I’m sorry I didn’t tell you the truth today. I almost did, but the moment passed and then it was too late somehow. Now I’m thinking if you didn’t delete my number, you might even ring me. If you do, I might tell you. See how I feel. As I said, I don’t owe you anything anymore. I really noticed Tommy’s little blue eyes today, his blonde eyelashes, how similar he is to you in his colouring. Are you thinking about that now you’re back at Joyce’s? Or are you thinking about that time I dared you to make love to me at Chimney Rock? You were so worried it would collapse under us or that some hikers would appear on the path and see us, but that’s what made it so intense. I bet you remember that, don’t you?

I think about you, Sam. Maybe that’s all I want to say. I know I felt something today. I was trembling when I got into the car. Literally. I could barely clip Tommy into his seat belt. I thought about you all the way back to Bridport. I’m thinking about you now. I wonder actually if I went to Lyme just so I’d bump into you – you know, like a subconscious thing. But even so, what are the chances? I suppose it had to happen sooner or later.

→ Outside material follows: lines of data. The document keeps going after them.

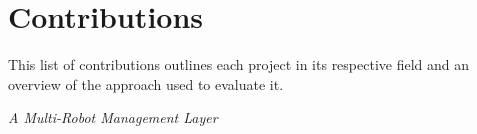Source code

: 




\section{Contributions}



This list of contributions outlines each project in its respective field and an overview of the approach used to evaluate it.

\textbf{}



\textit{A Multi-Robot Management Layer}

Joyce will tell you not to contact me, I’m sure, but I wonder if you will. I hope you do. It would be good to see you again. See you properly, I mean, and to feel like you want to see me.

OMG. You just messaged me!

Talk of the devil.

CHAPTER 8

He has just climbed into the van the following morning when Naomi finally replies.

I can meet you this Saturday. The Bull. 1pm?

Great, he replies immediately.See you then. Xx

He exhales. Has the sense of rope running through his hands, his own foot tied to the end. But no, he has tight hold. He has no idea how he will broach the subject, only that he must. He wonders how or if she will explain it away. Perhaps she genuinely believes he didn’t spot the likeness or work out the dates, or that she can pass it off as a coincidence. She always believed herself to be more intelligent than him, than everyone for that matter.

‘What’re you reading now?’ she would ask in the evenings, when he was trying to relax with a book.

‘Moby Dick,’ he remembers answering once, already dreading her response.

‘MobyDick? Oh my God.’ Sure enough, she laughed, then asked if it was pornography.

‘It’s about a whale.’

She rolled her eyes and shook her head. ‘A book about a whale. How exciting.’

She used to complain that they never spent any time together, by which he understood he was at fault for not wanting to watch the programmes she chose. But he found her documentary-style soap operas about the wives of billionaires as boring as she found his books – boring and a bit upsetting. Naomi, however, used to point at the television and laugh out loud. At first, when he was high on the drug of her, he found this cute: the way she could giggle at people treating each other so badly and apparently enjoying it. There was an innocence to it, he’d thought back then. Until it began to grate on his nerves.

He folds Joyce’s shopping list into his jeans pocket before starting the van. It’s early. Half past seven. He’s got a new project on Higher Mill this morning and has texted Miranda that he’s on his way.